Resulta bastante curiosa la elección del argumento por parte de Arturo Ripstein para su más reciente film, se trata del asesinato de dos luchadores que hacían de “sombra” a dos connotados gladiadores del panorama luchístico mexicano y, por tanto, mundial.
Parece que el asunto de la sombra, el doble y el espejo, son fundamentales en el desarrollo de La calle de la amargura. La película nos presenta a un par de hermanos marcados por la deformidad del enanismo, dos individuos cuyo rostro nunca se conoce. Imbuidos en un halo de misterio, estos personajes guardan un extraño vínculo, pues sus padres no padecen la enfermedad, tampoco sus propios hijos, sólo ellos comparten esa condición que estrecha sus lazos y parece separarlos de todos los demás. La madre de los luchadores reitera que el destino y una fuerza ominosa vinculan a los luchadores enanos. Sin embargo, aunque el nexo existe, las personalidades de estos hombres son dispares, así como sus aspiraciones; si uno de ellos cree en permanecer siempre asociados, el otro desea huir del yugo familiar (pues los hermanos, básicamente, trabajan para sus padres, quienes hacen de representantes) y andar por cuenta propia.
El escenario propuesto para estos personajes es una sórdida ciudad que se antoja de un México atemporal que recuerda, por instantes, al cine de oro, a ratos al México del cine de ficheras, por momentos es la urbe en la que hoy vivimos. El caso es que la película está filmada e inspirada en los alrededores de la arena Coliseo y en las calles y vecindades de la Merced.
Debido a este espacio, es posible ver a otros caminantes urbanos, entre los que destacan dos mujeres públicas destinadas a deshilar el poderoso vínculo que ligaba a las contrapartes pequeñas de los luchadores conocidos como La Muerte (La Parka) y el AK-47 (Espectro).

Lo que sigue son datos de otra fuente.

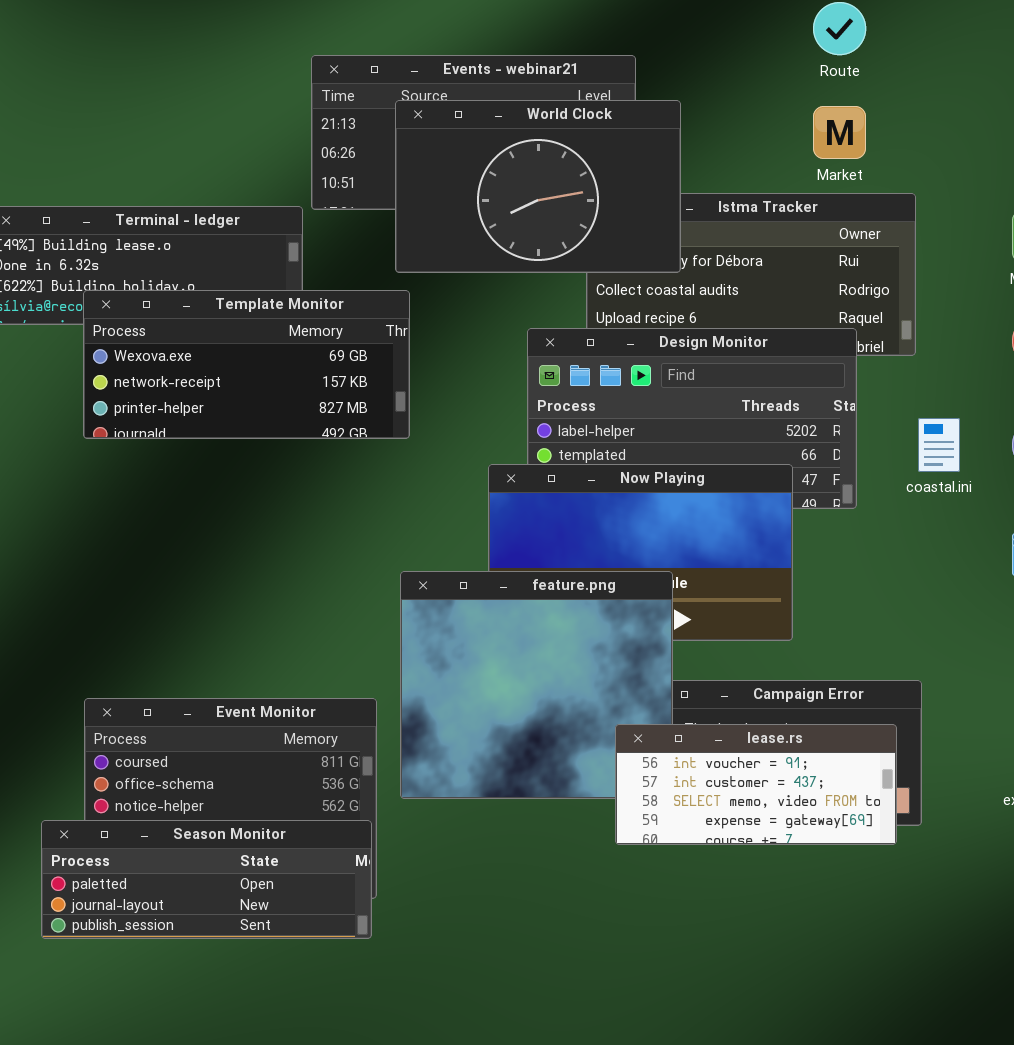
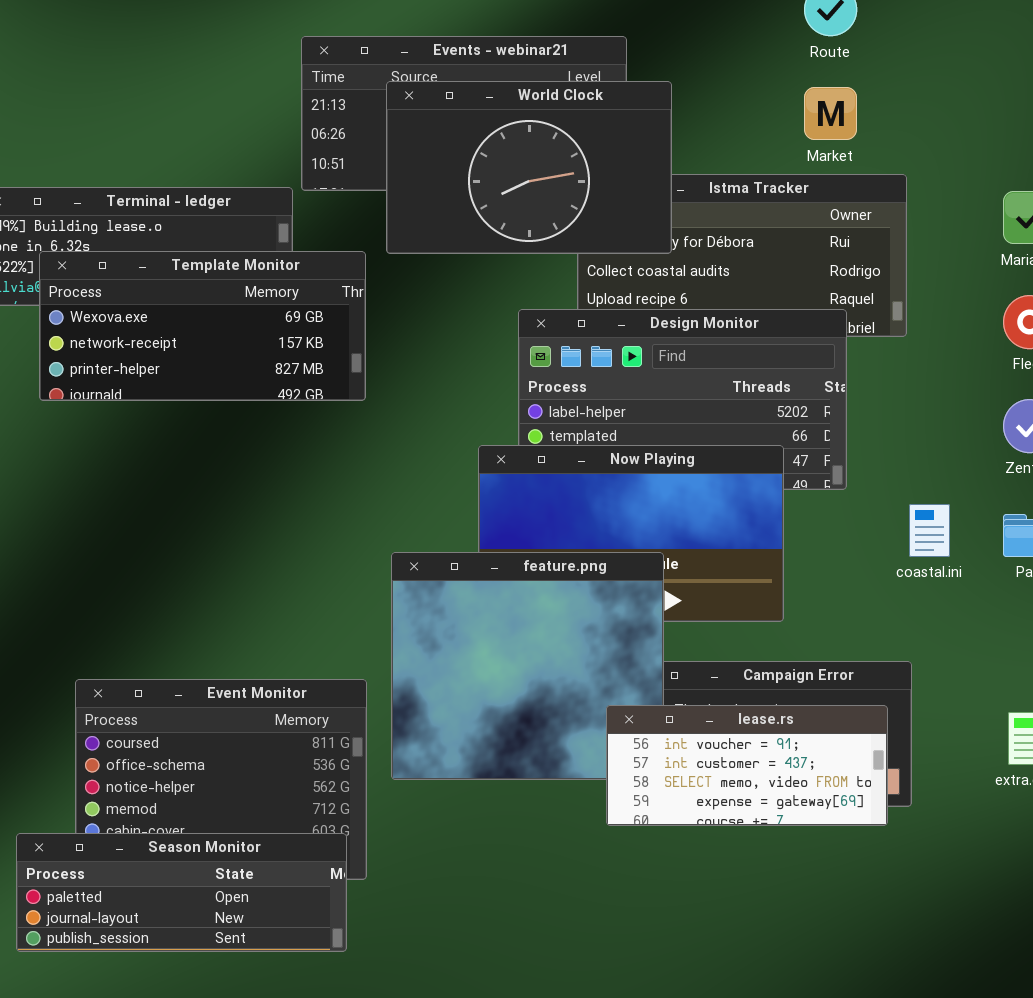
Template Monitor: [83,290,410,439] -> [39,251,366,401], moved
coastal.ini: [918,418,960,472] -> [909,504,950,557], moved
Season Monitor: [41,820,372,939] -> [16,833,347,952], moved

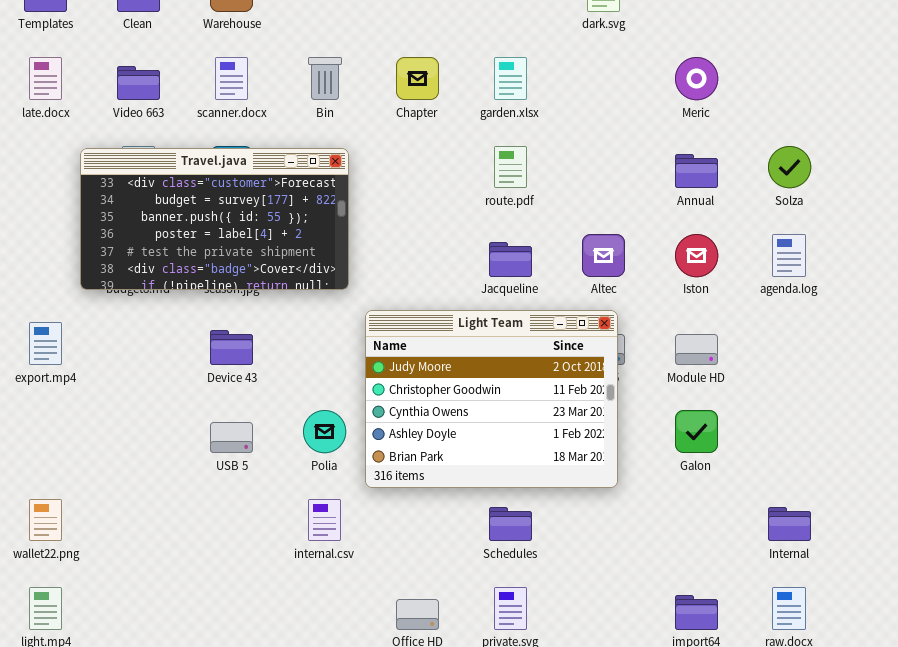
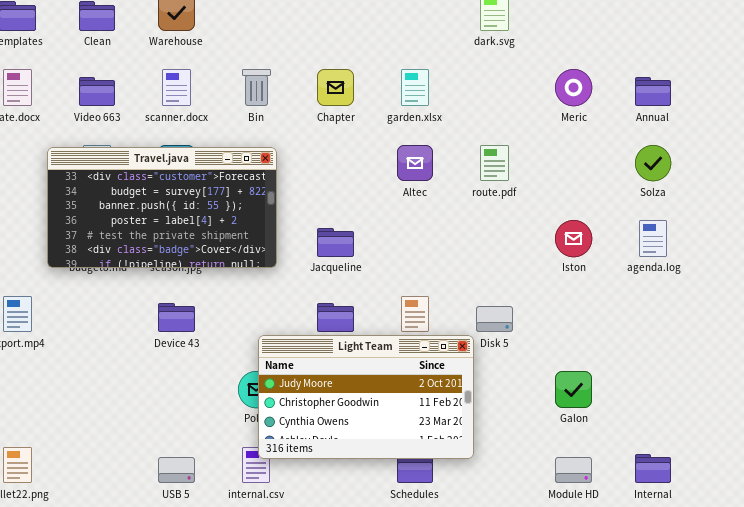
route.pdf: [494,146,527,188] -> [480,145,509,181], moved
Annual: [675,154,718,188] -> [635,77,671,106], moved
Altec: [582,234,625,277] -> [397,145,433,181], moved
Jacqueline: [489,242,532,277] -> [317,228,354,257], moved
Light Team: [365,310,618,488] -> [258,335,474,459], moved, resized
Module HD: [675,334,718,365] -> [555,457,592,483], moved
USB 5: [210,422,253,453] -> [158,457,195,483], moved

Estas prostitutas navegan la decadencia de un vivir que se resquebraja para degradarse cada vez más, pues el inexorable paso del tiempo las hace cada vez menos aptas para ejercer su oficio, una de ellas recurre a la mendicidad mientras que la otra mantiene a un amante mucho más sobajado que ella y que en el fondo comienza a despreciarle, lo cual aniquila la poca dignidad a la que la prostituta interpretada por Patricia Reyes Spíndola puede aferrarse. Esta mala (aún más mala) mano del destino orilla a estas mujeres a buscar planes alternativos, por lo que deciden acudir a una vieja estratagema que consiste en narcotizar a los clientes a fin de saquearlos.
Las homicidas involuntarias cometerán un error fatal asociado a la deformidad de las víctimas, quienes hacen uso de sus servicios, enmascarados y siempre juntos hasta el fin. Ripstein muestra su escena ritual a través del espejo, como un último recordatorio de la importancia de la duplicidad en esta obra.